The low FODMAP diet has been shown to reduce some gut microbes that produce  butyrate, a short chain fatty acid linked with reducing colon cancer risk.  The role of diet and our gut microbiome is in the early stages and there is much more to learn.  But, due to the potential negative long-term impact on gut bacteria, the low FODMAP diet is recommended to be followed for 2-6 weeks in the full elimination phase.  Following up with the re-challenge phase of the low FODMAP diet is important to allow for eating a more varied and nutritious diet as possible without triggering symptoms.

And I know some of you really struggle with carbohydrates in general.  I do think that carbohydrate tolerance can be very variable depending on the microbes that inhabit our gut, the degree of inflammation occurring in the small intestine (whether from microbes, inflammatory bowel disease, untreated celiac disease, autoimmune conditions and SIBO) to name a few potential causes.  Work with a gastroenterologist and registered dietitian well-versed in digestive health to help properly evaluate the function of your GI tract and guide you on eating most varied and nutritious diet possible.

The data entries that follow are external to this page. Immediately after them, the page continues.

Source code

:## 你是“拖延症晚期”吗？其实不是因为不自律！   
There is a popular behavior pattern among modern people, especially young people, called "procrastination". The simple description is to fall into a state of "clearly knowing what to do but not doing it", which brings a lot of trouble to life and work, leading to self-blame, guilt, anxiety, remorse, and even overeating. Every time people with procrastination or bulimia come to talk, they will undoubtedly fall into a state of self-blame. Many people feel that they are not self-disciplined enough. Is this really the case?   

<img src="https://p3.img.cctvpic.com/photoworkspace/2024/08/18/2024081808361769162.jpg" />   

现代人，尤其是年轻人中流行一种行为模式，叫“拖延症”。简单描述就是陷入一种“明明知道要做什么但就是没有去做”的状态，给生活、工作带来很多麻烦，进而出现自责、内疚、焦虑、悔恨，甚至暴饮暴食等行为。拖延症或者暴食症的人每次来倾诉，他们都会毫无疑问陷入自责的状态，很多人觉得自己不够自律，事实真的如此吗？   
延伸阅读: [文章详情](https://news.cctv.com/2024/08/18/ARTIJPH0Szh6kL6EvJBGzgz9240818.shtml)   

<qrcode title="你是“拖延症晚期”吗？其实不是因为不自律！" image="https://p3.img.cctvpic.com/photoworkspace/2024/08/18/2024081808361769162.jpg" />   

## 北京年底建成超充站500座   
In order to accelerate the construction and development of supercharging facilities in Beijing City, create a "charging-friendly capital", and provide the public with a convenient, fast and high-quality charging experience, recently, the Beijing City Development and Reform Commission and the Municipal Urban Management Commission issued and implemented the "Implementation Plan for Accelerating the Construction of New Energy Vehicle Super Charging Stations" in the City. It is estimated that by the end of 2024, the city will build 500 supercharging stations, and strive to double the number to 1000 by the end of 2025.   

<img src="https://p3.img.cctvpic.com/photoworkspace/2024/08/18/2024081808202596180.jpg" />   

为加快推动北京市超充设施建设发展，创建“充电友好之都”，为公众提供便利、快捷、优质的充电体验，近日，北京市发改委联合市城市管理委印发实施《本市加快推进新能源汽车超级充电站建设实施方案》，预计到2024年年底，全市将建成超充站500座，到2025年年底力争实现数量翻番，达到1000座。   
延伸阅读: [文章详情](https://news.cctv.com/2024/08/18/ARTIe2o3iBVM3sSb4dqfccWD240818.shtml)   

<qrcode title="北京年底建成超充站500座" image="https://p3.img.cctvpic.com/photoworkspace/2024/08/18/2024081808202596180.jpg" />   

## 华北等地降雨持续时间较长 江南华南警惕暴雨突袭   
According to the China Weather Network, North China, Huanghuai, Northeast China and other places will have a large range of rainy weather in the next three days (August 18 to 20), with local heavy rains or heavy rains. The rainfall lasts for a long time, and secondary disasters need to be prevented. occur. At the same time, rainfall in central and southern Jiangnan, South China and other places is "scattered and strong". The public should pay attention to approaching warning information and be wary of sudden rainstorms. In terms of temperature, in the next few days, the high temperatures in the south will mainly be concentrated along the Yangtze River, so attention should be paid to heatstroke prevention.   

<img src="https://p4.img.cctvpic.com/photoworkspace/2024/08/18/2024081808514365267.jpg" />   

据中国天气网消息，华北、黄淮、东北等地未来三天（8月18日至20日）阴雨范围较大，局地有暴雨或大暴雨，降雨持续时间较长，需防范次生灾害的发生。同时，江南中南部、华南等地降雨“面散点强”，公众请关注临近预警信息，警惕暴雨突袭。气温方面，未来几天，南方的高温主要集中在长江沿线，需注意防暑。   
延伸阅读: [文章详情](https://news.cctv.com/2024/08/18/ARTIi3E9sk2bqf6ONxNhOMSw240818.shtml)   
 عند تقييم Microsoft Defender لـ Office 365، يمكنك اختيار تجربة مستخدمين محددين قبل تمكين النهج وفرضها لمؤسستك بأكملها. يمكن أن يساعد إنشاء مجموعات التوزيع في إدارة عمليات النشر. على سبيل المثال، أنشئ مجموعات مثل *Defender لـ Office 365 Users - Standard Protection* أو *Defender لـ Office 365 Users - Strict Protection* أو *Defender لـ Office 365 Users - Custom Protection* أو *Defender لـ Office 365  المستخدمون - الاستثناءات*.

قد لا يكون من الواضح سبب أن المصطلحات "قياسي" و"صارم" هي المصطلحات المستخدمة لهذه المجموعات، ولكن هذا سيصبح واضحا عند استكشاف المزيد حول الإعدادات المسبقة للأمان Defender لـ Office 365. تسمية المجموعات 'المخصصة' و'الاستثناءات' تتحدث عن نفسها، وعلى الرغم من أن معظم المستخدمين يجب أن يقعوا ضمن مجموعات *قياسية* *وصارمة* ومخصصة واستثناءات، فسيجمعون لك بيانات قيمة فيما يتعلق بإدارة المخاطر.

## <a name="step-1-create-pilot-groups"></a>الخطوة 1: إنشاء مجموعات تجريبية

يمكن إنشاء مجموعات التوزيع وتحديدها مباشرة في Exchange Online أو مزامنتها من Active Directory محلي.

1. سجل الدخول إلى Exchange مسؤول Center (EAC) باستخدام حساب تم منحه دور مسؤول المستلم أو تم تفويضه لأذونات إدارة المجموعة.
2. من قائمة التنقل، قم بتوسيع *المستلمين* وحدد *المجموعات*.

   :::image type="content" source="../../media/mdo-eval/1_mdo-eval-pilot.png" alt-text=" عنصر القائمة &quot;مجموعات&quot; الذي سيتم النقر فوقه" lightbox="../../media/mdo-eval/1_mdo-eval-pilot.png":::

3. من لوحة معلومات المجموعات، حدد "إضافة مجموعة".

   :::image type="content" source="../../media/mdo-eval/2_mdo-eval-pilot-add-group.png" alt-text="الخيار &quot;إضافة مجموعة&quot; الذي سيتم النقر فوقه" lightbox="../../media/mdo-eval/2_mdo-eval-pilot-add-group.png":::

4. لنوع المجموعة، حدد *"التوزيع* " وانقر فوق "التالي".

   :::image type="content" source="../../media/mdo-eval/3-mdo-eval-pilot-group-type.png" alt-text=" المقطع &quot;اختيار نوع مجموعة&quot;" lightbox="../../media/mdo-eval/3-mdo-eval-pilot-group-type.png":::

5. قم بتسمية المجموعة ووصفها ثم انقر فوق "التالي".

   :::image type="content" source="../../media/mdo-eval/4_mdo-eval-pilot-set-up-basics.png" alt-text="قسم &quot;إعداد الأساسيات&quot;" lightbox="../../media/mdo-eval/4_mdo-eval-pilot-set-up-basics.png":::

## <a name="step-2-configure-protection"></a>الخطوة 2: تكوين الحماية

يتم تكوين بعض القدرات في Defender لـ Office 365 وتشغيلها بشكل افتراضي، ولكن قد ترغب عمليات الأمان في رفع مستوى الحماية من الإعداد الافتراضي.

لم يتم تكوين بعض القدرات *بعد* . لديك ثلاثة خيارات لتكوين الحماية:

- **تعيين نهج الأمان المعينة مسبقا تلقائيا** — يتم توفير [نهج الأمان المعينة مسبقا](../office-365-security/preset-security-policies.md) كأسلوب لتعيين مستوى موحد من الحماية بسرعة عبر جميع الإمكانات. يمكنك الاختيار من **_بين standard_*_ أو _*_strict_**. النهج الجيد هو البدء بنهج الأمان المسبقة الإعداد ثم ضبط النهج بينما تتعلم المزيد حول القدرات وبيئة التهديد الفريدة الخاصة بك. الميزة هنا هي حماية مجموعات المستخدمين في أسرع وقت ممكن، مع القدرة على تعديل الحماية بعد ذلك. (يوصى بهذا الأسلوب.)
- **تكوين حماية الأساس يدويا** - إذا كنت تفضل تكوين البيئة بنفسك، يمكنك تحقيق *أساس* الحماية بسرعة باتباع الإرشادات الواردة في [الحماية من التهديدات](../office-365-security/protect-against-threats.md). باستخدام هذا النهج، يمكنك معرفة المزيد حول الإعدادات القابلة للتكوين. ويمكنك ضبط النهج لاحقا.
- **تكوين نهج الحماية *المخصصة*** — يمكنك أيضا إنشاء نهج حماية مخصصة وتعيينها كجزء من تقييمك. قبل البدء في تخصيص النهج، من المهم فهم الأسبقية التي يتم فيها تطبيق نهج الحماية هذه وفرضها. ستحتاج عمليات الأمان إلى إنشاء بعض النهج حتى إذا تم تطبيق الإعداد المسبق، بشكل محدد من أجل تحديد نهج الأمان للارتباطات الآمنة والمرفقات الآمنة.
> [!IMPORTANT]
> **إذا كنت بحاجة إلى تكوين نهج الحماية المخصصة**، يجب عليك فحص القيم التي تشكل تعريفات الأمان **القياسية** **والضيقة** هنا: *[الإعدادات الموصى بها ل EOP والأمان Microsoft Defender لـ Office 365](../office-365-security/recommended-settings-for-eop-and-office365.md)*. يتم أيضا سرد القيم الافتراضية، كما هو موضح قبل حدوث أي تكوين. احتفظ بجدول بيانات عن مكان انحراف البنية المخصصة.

9 replies on “Primer on Carbs

  • Margaret VanDyke

    I had the breath test yesterday and have no feedback yet from the doctor but the indicator reached 4. I do know that I started belching about an hour after ingesting the stuff they gave me to drink and that it caused me to have diarhea later in the afternoon and this morning. Kate, I am desperate. Is that enough proof for the dr.to give me rifaxim? Oh, I know you can’t answer that, but would you in your MUCH greater knowledge about this, think that I have SIBO? I have been suffering with the belching, bloating and gas for months..actually years. I am desperate.

  • shel miller

    Hi Kate:
    Keep enjoying Maine!
    I wanted to read that paper you mention:
    papers on fiber and functional gut disorders can be assessed here
    but the link brought up a blank at the website, nature.

  • Sally Crusan

    I’m new to this site. Trying to “digest” all the great info. I live in Wells, ME year-round That’s the most palatable part of my day lately!!

  • sandra

    I have been on my lowFODMAPs diet for 3 years now. Seeing a practitioner and have done work on bacteria and gut healing but am still stuck with problems with my original offending foods. Any ideas or am I stuck on these restrictions forever??

    • katescarlata

      Sandra, most people can add some FODMAPs back into the diet. If you have no wiggle room adding foods back, I would work with your dietitian and GI doctor to explore overlapping reasons/causes for your food intolerance.

  • Cameron

    Hello. I have SIBO, and I have a question about toothpaste. My toothpaste contains sorbitol (which if I’m not mistaken, is a FODMAP). I have been on a low FODMAP diet, and have been trying to avoid FODMAPs. My question is, is it possible for the sorbitol in my toothpaste to exacerbate my SIBO issues? (or is it fine as long as I don’t swallow the toothpaste?) Thank you.